News for Immediate Release
June 22, 2009
Contact: Thomas O’Keefe, 425-417-9012, email@example.com
Outdoor Community Requests Colorado Governor’s Intervention
in Roadless Rule-Making Process
More than 40 Colorado organizations and businesses sign letter supporting significant revisions
to draft Colorado roadless rule, stress economic importance of backcountry
DENVER – A broad coalition of human-powered outdoors recreation groups and businesses today asked Colorado Governor Bill Ritter to protect Colorado’s outdoors by implementing revisions into a draft rule for management of the state’s national forest roadless areas. Led by the Outdoor Alliance and Outdoor Industry Association, the consortium stressed the importance of public-lands roadless areas in sustaining both Colorado’s recreational opportunities and its economy, and it emphasized that the proposed Colorado roadless rule currently does not ensure that these valuable lands will be appropriately managed.
“The availability of high-quality outdoor recreation opportunities is a major contributing factor to the quality of life in Colorado,” said Kim Coupounas, cofounder and chief sustainability officer of GoLite, an outdoor clothing and equipment manufacturer based in Boulder that signed the recreationists’ letter to the governor. “Simply put, many of our members and customers live and work in Colorado because of the recreational opportunities.”
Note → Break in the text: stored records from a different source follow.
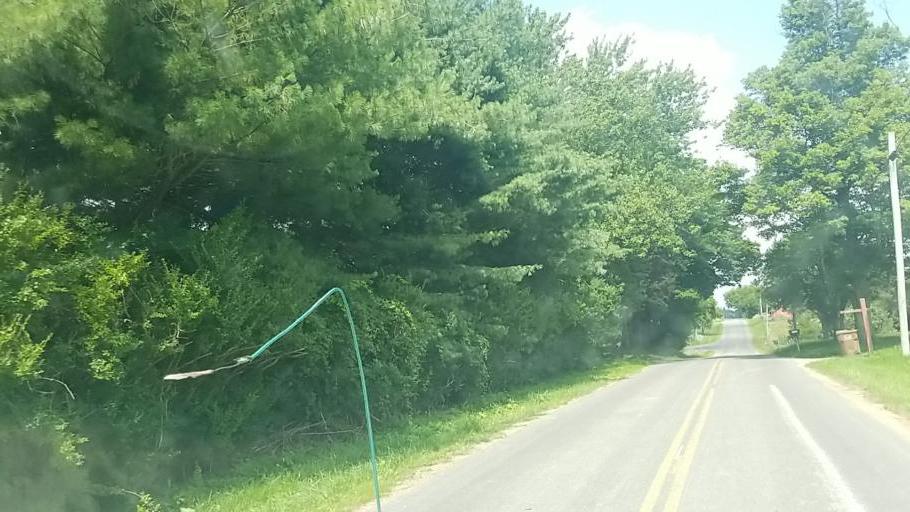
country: US
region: Ohio
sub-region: Medina County
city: Lodi
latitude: 41.0664
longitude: -82.0765
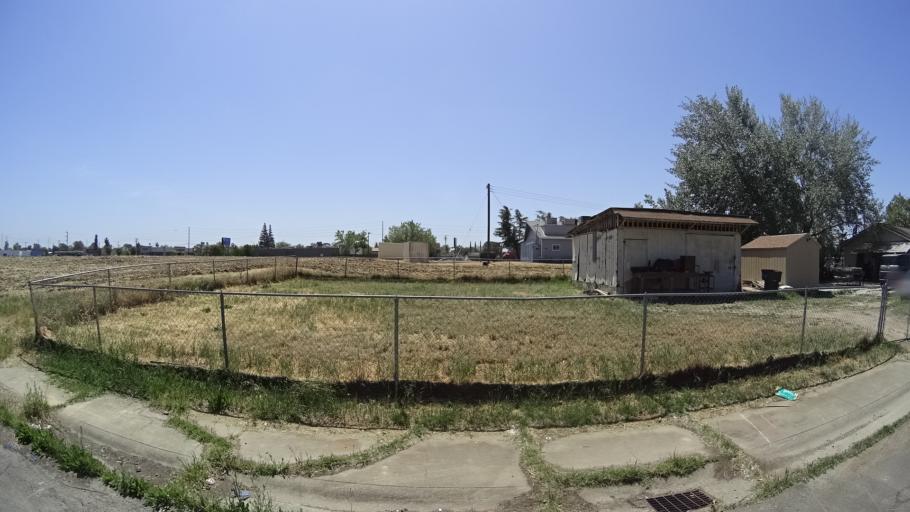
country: US
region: California
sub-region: Sacramento County
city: Parkway
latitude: 38.4976
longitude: -121.4784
Members of the outdoors industry and outdoors groups have been meeting with representatives from the state and U.S. Forest Service throughout the development of the Colorado roadless rule, which was initiated in 2007. Many in the outdoors community have raised concerns that the rule, as presently drafted, fails to adequately protect the backcountry and is in need of specific changes and clarifications.
“Colorado roadless areas provide some of the best recreation opportunities in the state,” said Nathan Fey, fourth-generation Coloradan and Colorado stewardship director of American Whitewater, a signatory of the coalition’s letter. “Rivers like the Cache la Poudre, the Piedra and Oh Be Joyful Creek are iconic whitewater runs that are valued for their high-quality roadless character.”
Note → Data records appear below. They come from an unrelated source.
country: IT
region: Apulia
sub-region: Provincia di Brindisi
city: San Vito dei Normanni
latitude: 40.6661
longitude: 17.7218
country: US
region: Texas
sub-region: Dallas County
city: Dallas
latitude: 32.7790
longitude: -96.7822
Colorado’s 345 roadless areas comprise approximately 4.4 million acres. Active outdoor recreation contributes more than $10 billion annually to the Colorado economy, supporting 107,000 jobs in the state and generating $500 million annually in state tax revenue.
“Roadless areas in Colorado’s national forests have played a significant role in our state’s economic vitality and especially so as these special landscapes have provided for world-renowned outdoor recreation opportunities,” said Mike Van Abel, executive director of the International Mountain Bicycling Association, which also signed the recreationists’ letter to the governor. “The allure of the wild quality of these ecologically vital forests is what inspires outdoor enthusiasts to advocate for and partner with the U.S. Forest Service and the state of Colorado to ensure future generations have opportunities for adventure and solitude that we enjoy today.”
The mission of the Outdoor Alliance is to ensure the conservation and stewardship of our nation’s land and waters through the promotion of sustainable, human-powered recreation. The Outdoor Industry Association is the premier trade association for companies in the active outdoor recreation business.